PAGE TEXT:
>>>

The Women Entrepreneurs (WE) Build program, focusing not only on Black and Latinx women-owned businesses but also (and maybe perhaps more importantly) on the women themselves, began to evolve. 

And Build In Tulsa didn’t stop at counseling. 

The new WE Build program includes a $25,000 non-dilutive grant, three months of business training, networking and mentorship opportunities, free legal and accounting services, coworking desks and conference room access, laptop devices and connectivity, financial education, and cost of living stipends to help provide housing, childcare, and health care. 

“We are hoping that we are building a model for other programs around the country,” Sims said. “That we can show you that if you pour into the founders and pour into the business, if you give them the business education as well as the financial literacy training, if you give them a good laptop and the money to connect to Zoom so their Zooms don’t drop, that makes all the difference in the world.” 

It’s a concept that can make a big difference for women in Oklahoma. In 2022, the state ranked last place in a study that measured women’s economic and social well-being and women’s health care and safety across the US.

<<<

DATASET ROWS:
>>>

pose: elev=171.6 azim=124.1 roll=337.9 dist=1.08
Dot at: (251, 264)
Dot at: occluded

<<<
>>>

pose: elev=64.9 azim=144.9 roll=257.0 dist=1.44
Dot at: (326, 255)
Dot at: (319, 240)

<<<

PROBLEMS TO WORK ON:
1. Can you print the WE Build program text from "The Women Entrepreneurs" to "stop at counseling."?
2. Could you carry on the text about the WE Build program from its final sentence?

ANSWERS BY TASK:
1.
The Women Entrepreneurs (WE) Build program, focusing not only on Black and Latinx women-owned businesses but also (and maybe perhaps more importantly) on the women themselves, began to evolve. 

And Build In Tulsa didn’t stop at counseling.

2.
The first WE Build cohort kicks off on April 26 with ten entrepreneurs, half from the Tulsa area and the rest from all over the country. 

Sims told VNN she hopes it will be the first of many. 

“We can unlock the potential of this huge segment of the population, women who just don’t get the time, attention and resources that they deserve and we know that they have talent,” Sims said. “They have brilliant ideas, they just need a little help getting there.”

WE Build is made possible by Goldman Sachs, Google, the George Kaiser Family Foundation, and the Schusterman Family Foundation. Learn more here.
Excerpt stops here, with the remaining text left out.